### Quelltext
Neue Anforderungen an Traktoren

Landwirtschaft

Agritechnica definiert Traktoren neu

Auch wenn immer mehr Selbstfahrer auf den Feldern unterwegs sind – ohne einen Traktor kommt die Landwirtschaft nicht aus. Er ist das Sinnbild für die Landwirtschaft und hat einst Ochsen und Pferde abgelöst. Der Lanz Bulldog ist selbst bei der nicht-landwirtschaftlichen Bevölkerung ein Begriff. Mit modernen Traktoren hat er kaum noch etwas gemein. Und die Entwicklung geht weiter, wie Agrartechniker Roger Stirnimann von der Hochschule für Agrar-, Forst- und Lebensmittel-wissenschaften in Zöllikofen in der Schweiz zu Beginn der Agritechnica ausführt.

### Untersuchte Datensätze
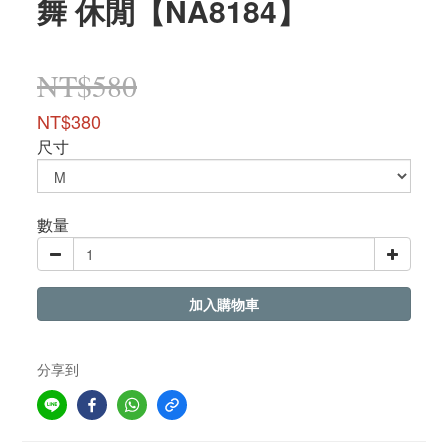
舞 休閒【NA8184】
NT$580
NT$380
尺寸
數量
加入購物車
分享到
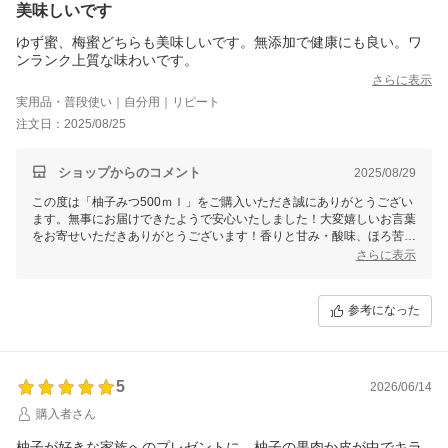
美味しいです
ゆず蜜、梅蜜どちらも美味しいです。無添加で健康にも良い。ワ
ンランク上質な味わいです。
さらに表示
実用品・普段使い｜自分用｜リピート
注文日：2025/08/25
ショップからのコメント
2025/08/29
この度は「柚子みつ500ｍｌ」をご購入いただき誠にありがとうござい
ます。無事にお届けできたようで安心いたしました！大変嬉しいお言葉
をお寄せいただきありがとうございます！香りと甘み・酸味、ほろ苦さ
のバランスが絶妙の美味しさですよね♪これからも美味しいはちみつ商
さらに表示
品を届けてまいりますので、今後とも末永いお付き合いをよろしくお願
いいたします。
参考になった
5
2026/06/14
購入者さん
柚子が好きな家族へのプレゼントに。柚子の果肉か皮が中でキラ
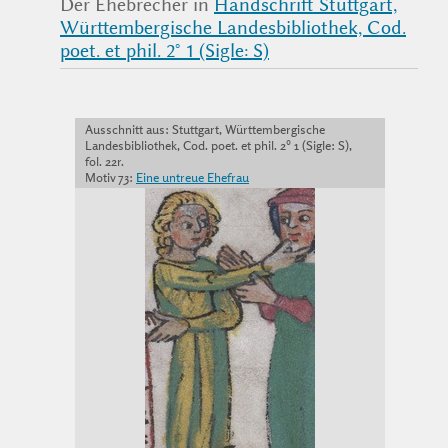
Der Ehebrecher in
Handschrift Stuttgart,
Württembergische Landesbibliothek, Cod.
poet. et phil. 2° 1 (Sigle: S)
Ausschnitt aus: Stuttgart, Württembergische
Landesbibliothek, Cod. poet. et phil. 2° 1 (Sigle: S),
fol. 22r.
Motiv 73:
Eine untreue Ehefrau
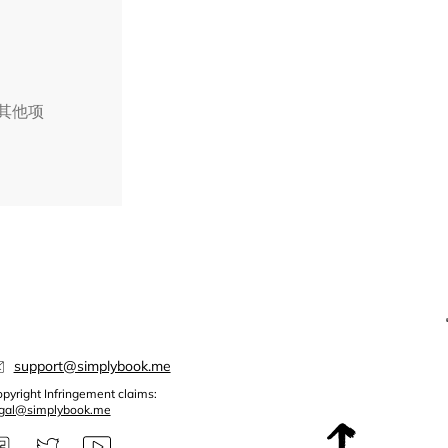
择其他项
support@simplybook.me
pyright Infringement claims:
egal@simplybook.me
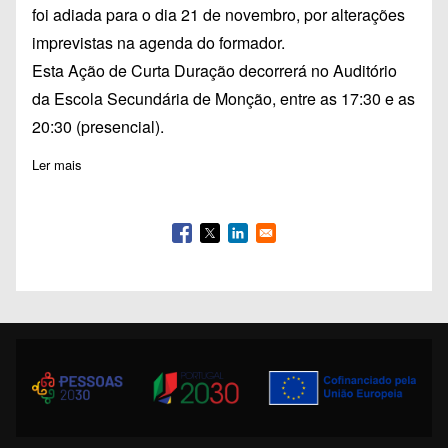
foi adiada para o dia 21 de novembro, por alterações
imprevistas na agenda do formador.
Esta Ação de Curta Duração decorrerá no Auditório
da Escola Secundária de Monção, entre as 17:30 e as
20:30 (presencial).
Ler mais
sobre Alteração data da formação ACD165-T2: LED´s nas Esco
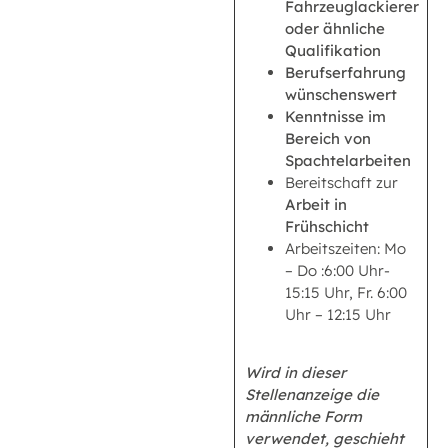
Fahrzeuglackierer
oder ähnliche
Qualifikation
Berufserfahrung
wünschenswert
Kenntnisse im
Bereich von
Spachtelarbeiten
Bereitschaft zur
Arbeit in
Frühschicht
Arbeitszeiten: Mo
– Do :6:00 Uhr-
15:15 Uhr, Fr. 6:00
Uhr – 12:15 Uhr
Wird in dieser
Stellenanzeige die
männliche Form
verwendet, geschieht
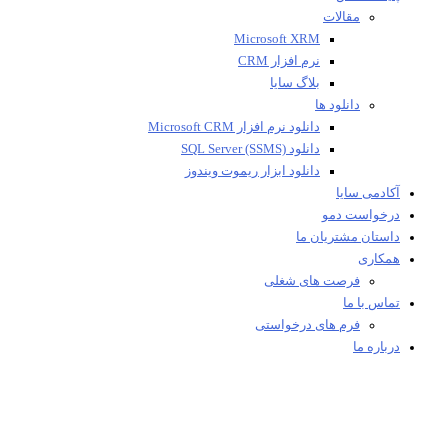
مقالات
Microsoft XRM
نرم افزار CRM
بلاگ سایا
دانلود ها
دانلود نرم افزار Microsoft CRM
دانلود SQL Server (SSMS)
دانلود ابزار ریموت ویندوز
آکادمی سایا
درخواست دمو
داستان مشتریان ما
همکاری
فرصت های شغلی
تماس با ما
فرم های درخواستی
درباره ما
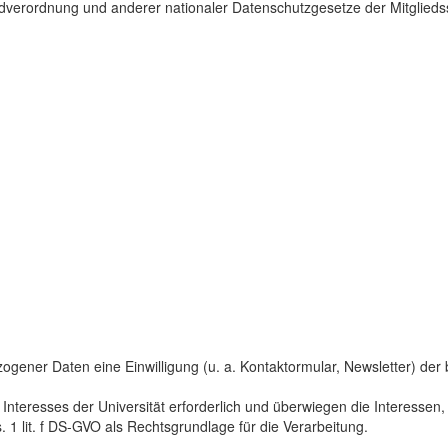
dverordnung und anderer nationaler Datenschutzgesetze der Mitgliedss
gener Daten eine Einwilligung (u. a. Kontaktormular, Newsletter) der bet
 Interesses der Universität erforderlich und überwiegen die Interesse
s. 1 lit. f DS-GVO als Rechtsgrundlage für die Verarbeitung.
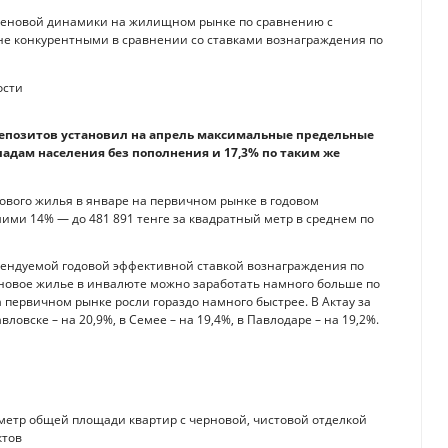
 ценовой динамики на жилищном рынке по сравнению с
лне конкурентными в сравнении со ставками вознаграждения по
депозитов установил на апрель максимальные предельные
ладам населения без пополнения и 17,3% по таким же
ового жилья в январе на первичном рынке в годовом
шими 14% — до 481 891 тенге за квадратный метр в среднем по
мендуемой годовой эффективной ставкой вознаграждения по
 новое жилье в инвалюте можно заработать намного больше по
 первичном рынке росли гораздо намного быстрее. В Актау за
вловске – на 20,9%, в Семее – на 19,4%, в Павлодаре – на 19,2%.
 метр общей площади квартир с черновой, чистовой отделкой
ктов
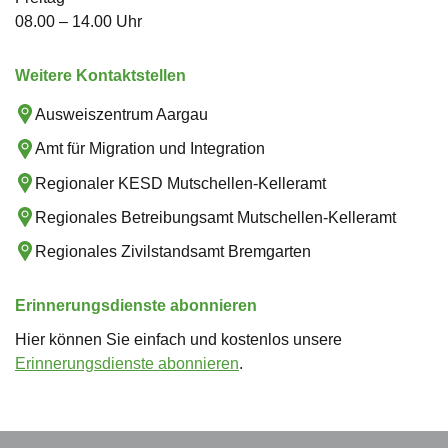
08.00 – 14.00 Uhr
Weitere Kontaktstellen
Ausweiszentrum Aargau
Amt für Migration und Integration
Regionaler KESD Mutschellen-Kelleramt
Regionales Betreibungsamt Mutschellen-Kelleramt
Regionales Zivilstandsamt Bremgarten
Erinnerungsdienste abonnieren
Hier können Sie einfach und kostenlos unsere
Erinnerungsdienste abonnieren
.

### Arbeitsauftrag
(a) Geben Sie aus dem Quelltext den Abschnitt wörtlich wieder, der mit den Worten beginnt, die „Auch wenn immer“ enthalten, und mit „der Agritechnica ausführt.“ schließt.
(b) Beantworten Sie anhand des Quelltexts folgende Fragen:
(i) Was hat der Traktor einst abgelöst?
(ii) Welches Fahrzeug ist auch außerhalb der Landwirtschaft ein Begriff?
(iii) Welche Berufsbezeichnung trägt Roger Stirnimann?
(c) Schreiben Sie den Quelltext über neue Anforderungen an Traktoren im Anschluss an seinen letzten Satz weiter.

### Antworten je Aufgabe
(a)
Auch wenn immer mehr Selbstfahrer auf den Feldern unterwegs sind – ohne einen Traktor kommt die Landwirtschaft nicht aus. Er ist das Sinnbild für die Landwirtschaft und hat einst Ochsen und Pferde abgelöst. Der Lanz Bulldog ist selbst bei der nicht-landwirtschaftlichen Bevölkerung ein Begriff. Mit modernen Traktoren hat er kaum noch etwas gemein. Und die Entwicklung geht weiter, wie Agrartechniker Roger Stirnimann von der Hochschule für Agrar-, Forst- und Lebensmittel-wissenschaften in Zöllikofen in der Schweiz zu Beginn der Agritechnica ausführt.

(b)
(i) Ochsen und Pferde
(ii) Der Lanz Bulldog
(iii) Agrartechniker

(c)
Trendsetter sind Lohnunternehmer, die mit einem breiten Dienstleitungsspektrum mannigfache Arbeitsschritte anbieten und am besten wissen, was neue Technik können muss. Neben Zuverlässigkeit, stehen Schlagkraft, Effizienz und Wirtschaftlichkeit auf der Agenda. Wegen der hohen Zahl an Aushilfskräften muss jede Technik intuitiv zu bedienen sein. Auf dem Wunschzettel stehen etliche Komfortfunktionen aus dem Pkw-Bereich, wie Memory-Funktionen für die Sitz- und Spiegeleinstellung oder ein auf der Frontscheibe wiedergegebenes Display.

Zugkraftübertragung

Ein Beispiel: Die Zugkraftübertragung. Die Kraft eines PS-starken Schleppers muss auf die angehängten Maschinen so übertragen werden. dass möglichst wenig Kraft verloren geht. Wesentlich für die Übertragung von Motor- in Zugleistung ist das Getriebe.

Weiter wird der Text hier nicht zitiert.